Section 10 of Article VIII of the Constitution requires that "All cases involving the constitutionality of a treaty or law shall be heard and
decided by the Supreme Court in banc," and warns that "no treaty or law may be declared unconstitutional without the concurrence of
two-thirds of all the members of the Court." The question arises as to whether this judgment operates as invalidation of section 2545
of the Revised Administrative Code or a part of it so as to need at least eight votes to make effective. The answer should be in
negative.

We are not declaring any part of section 2545 of the Revised Administrative Code unconstitutional. What we declare is that the
particular provision thereof which gave the Chief Executive power to remove officers at pleasure has been repealed by the
Constitution and ceased to be operative from the time that instrument went into effect. Unconstitutionally, as we understand it, denotes
life and vigor, and unconstitutional legislation presupposes posteriority in point of time to the Constitution. It is a statute that "attempts
to validate and legalize a course of conduct the effect of which the Constitution specifically forbids (State ex-
rel. Mack vs. Guckenberger, 139 Ohio St., 273; 39 NE. [2d], 840.) A law that has been repealed is as good as if it had never been
enacted, and can not, in the nature of things, contravene or pretend to contravene constitutional inhibition. So, unlike legislation that is
passed in defiance of the Constitution, assertive and menacing, the questioned part of section 2545 of the Revised Administrative
Code does not need a positive declaration of nullity by the court to put it out of the way. To all intents and purposes, it is non-existent,
outlawed and eliminated from the statute book by the Constitution itself by express mandate before this petitioner was appointed.
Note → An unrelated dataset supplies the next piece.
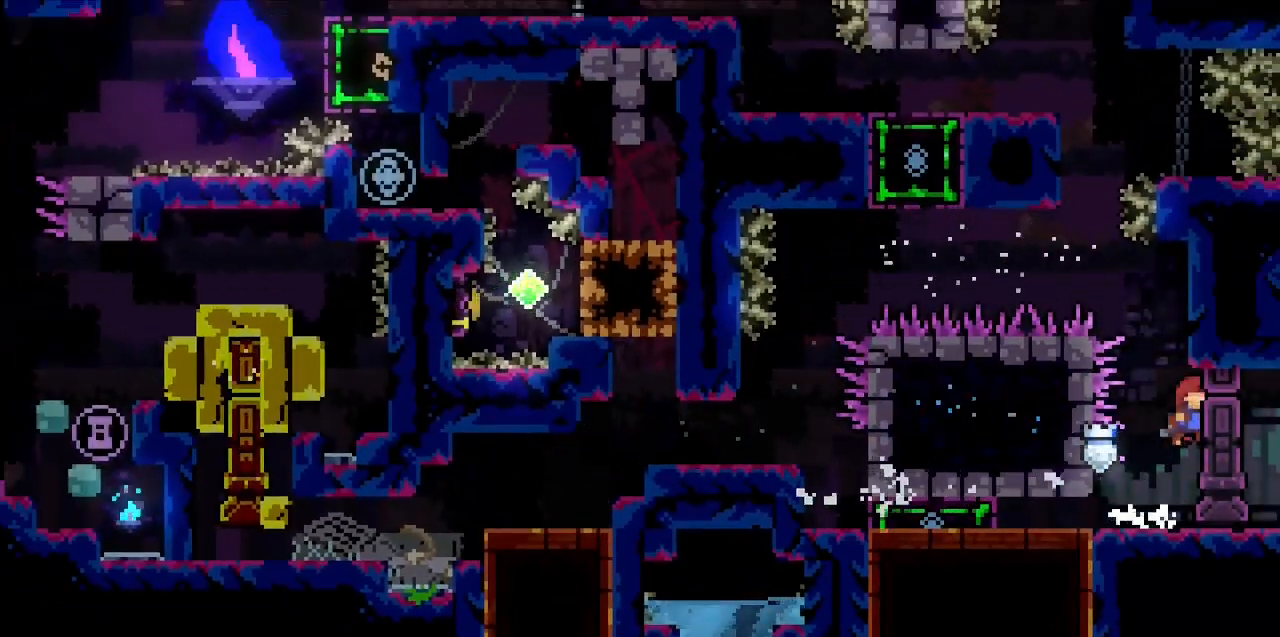
{"keys": ["c", "left"], "events": [[33, "c", "down"], [183, "right", "down"], [367, "c", "up"], [417, "right", "up"], [467, "c", "down"], [467, "left", "down"]]}
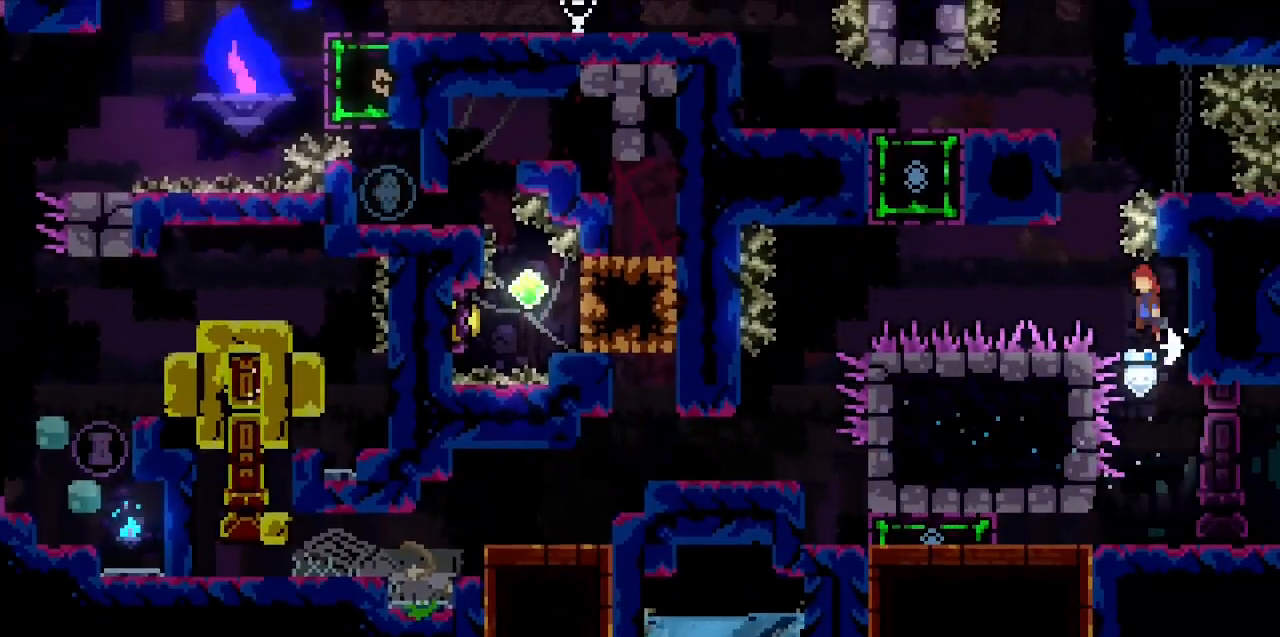
{"keys": ["left"], "events": [[100, "c", "up"], [150, "left", "up"], [150, "up", "down"], [150, "x", "down"], [250, "x", "up"], [350, "up", "up"], [400, "left", "down"]]}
Incidentally, the last discussion answers and disposes of the proposition that in accepting appointment under section 2545 of the
Revised Administrative Code, the petitioner must be deemed to have accepted the conditions and limitations attached to the
appointment. If the clause of section 2545 which authorized the President to remove officers of the City of Baguio at pleasure had
been abrogated when petitioner's appointment was issued, the appointee can not presumed to have abided by this condition.

We therefore hold that the petitioner is entitled to remain in office as City Engineer of Baguio with all the emoluments, rights and
privileges appurtenant thereto, until he resigns or is removed for cause, and that respondent Mallare's appointment is ineffective in so
far as it may adversely affect those emoluments, rights and privileges. Without costs.

Moran, C.J., Ozaeta, Paras, Pablo, and Montemayor, JJ., concur.

Separate Opinions

BENGZON, J., concurring:

I concur in the result solely upon the ground that section 2545 of the Baguio Charter (Administrative Code) empowering the President
to remove the City Engineer at pleasure has been impliedly repealed by section 22 of Commonwealth Act No. 177 which expressly
provides for the first time (following the mandate of the Constitution),that "no officer or employee in the civil service shall be removed
or suspended except for cause as provided by law."

I must decline to go into the matter of alleged conflict with the Constitution, first, because plaintiff is precluded from raising that
question (Zandueta vs. De la Costa, 66 Phil., 615); second, because every law is presumed to be constitutional unless eight Justices
of this Court are clearly of a contrary opinion, 1 and third, because that subject need not be inquired into, except when absolutely
necessary for the disposition of the controversy.